I'm still a beginner, but this is what I've done over the past ~year with the two film types I use most. The best thing that happened to me was overdeveloping my FP4+ and seeing what happened... I liked printing them MORE. So instead of creeping up on the right amount of development, I went a too far and then backed off until it was "just right". It gives a feel for the whole set of things that happen when is overdeveloped: grain, contrast, separation in the highlights and shadows, overall density, etc. I'm glad I printed some under and over developed negatives because it gave me an overall feel for what's happening. And got me to negatives I'm happy with and are (usually) easy to print.

Reading this thread is really great. Matt and Thomas really lay out all the different things that make differences. I suspect metering technique is really a big factor, and might largely explain why we have to find our development times personally rather than just straight from the manufacturer's recommendations.
 
OP
OP

dreamingartemis

Member
Allowing Ads
Joined
Apr 22, 2009
Messages
316
Format
Multi Format
Can you elaborate on that?

Well, when I take a shot, I sort of previsual of how I want it to turn out and I try to develop so i wouldn't have to spend so much time on the enlarger.
 

StoneNYC

Member
Allowing Ads
Joined
Aug 5, 2012
Messages
8,345
Location
Antarctica
Format
8x10 Format
The big boys here don't like you talking about scanning because it is in the traditional process and would prefer that you go over to DPUG for those issues, and I'm thinking that this is in fact the scanner issue.

I went through something similar trying to get TMY-2 to look good and also to shoot at 400 and I really couldn't do it for the longest time until I realized that my scanner wasn't interpreting the scene correctly for 400 speed films. And in fact the images were exposed properly and were exciting, it's just that the scanner wasn't working properly on auto mode and I had to do some manual adjustments, because the negatives looks fine, but the scan didn't seem to work right.

As a side point, scanners tend to read a negative differently then optically printing them, and often times like A thinner negative, which actually kind of contradicts what you did here. So I'm not sure about that whole thing.

I last point is, if you're shooting at 160 but using a 400 speed film, why not try something like FP4+ since that's closer to that ASA, it seems a little pointless to shoot a 400 speed film at 160...

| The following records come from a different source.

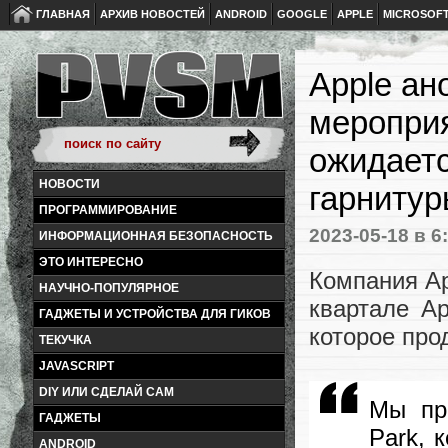
ГЛАВНАЯ
АРХИВ НОВОСТЕЙ
ANDROID
GOOGLE
APPLE
MICROSOF
Apple ан
мероприя
ожидаетс
НОВОСТИ
гарнитур
ПРОГРАММИРОВАНИЕ
2023-05-18
в 6
ИНФОРМАЦИОННАЯ БЕЗОПАСНОСТЬ
ЭТО ИНТЕРЕСНО
Компания Ap
НАУЧНО-ПОПУЛЯРНОЕ
квартале Ap
ГАДЖЕТЫ И УСТРОЙСТВА ДЛЯ ГИКОВ
которое про
ТЕКУЧКА
JAVASCRIPT
DIY ИЛИ СДЕЛАЙ САМ
Мы пр
ГАДЖЕТЫ
Park, 
ANDROID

Instead of driving yourself nuts, take a roll, shoot the entire thing, 15 shots at 400, and 15 shots at 160 with four shots in between of blanks (use your lens cap). Then in the dark cut the film and half, set-aside one half, well working with the other half cut that into three sections then develop each section with a different developing time one at standard listed time, and The other 2 at plus and minus the normal development listing times.

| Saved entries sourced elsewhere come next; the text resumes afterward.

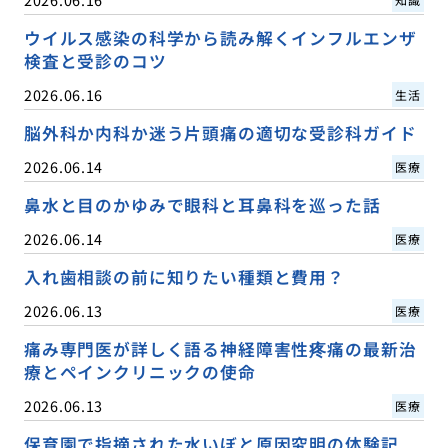
ウイルス感染の科学から読み解くインフルエンザ
検査と受診のコツ
2026.06.16
生活
脳外科か内科か迷う片頭痛の適切な受診科ガイド
2026.06.14
医療
鼻水と目のかゆみで眼科と耳鼻科を巡った話
2026.06.14
医療
入れ歯相談の前に知りたい種類と費用？
2026.06.13
医療
痛み専門医が詳しく語る神経障害性疼痛の最新治
療とペインクリニックの使命
2026.06.13
医療
保育園で指摘された水いぼと原因究明の体験記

Then do the same thing with the second half cut it in three and develop each piece at a different time.

Daniel have examples of the film shot at what seems to be your preferred speed, and also at box speed with different development times. Perhaps then you'll have a better idea of what speed you prefer to shoot at and what development time you prefer to shoot at.

I know this is boring and tedious, but for four or five dollars and a few hours of your time, you could really get exact information on what you like to shoot and wouldn't have to worry about thinking about it anymore.

I dictated this using Siri on my iPhone, so if there's any strange wording that's probably why and I apologize.
 

Regular Rod

Member
Allowing Ads
Joined
Aug 6, 2012
Messages
665
Location
Derbyshire
Format
Medium Format
Well, I usually metered on area just above the shadows so I guess Zone 2


I'm sorry I missed your reply and have only just spotted it. If by "just above the shadows" you mean where you can see shadow detail then Zone 2 will be underexposing and will explain quite a lot of why you are not getting the results you are seeking. Try Zone 3 or even Zone 4 on those areas you have been metering, stick with ILFORD's box speed of 400 ISO and develop "normally". In other words keep everything standard but alter the Zone you are positioning your shadow detail on.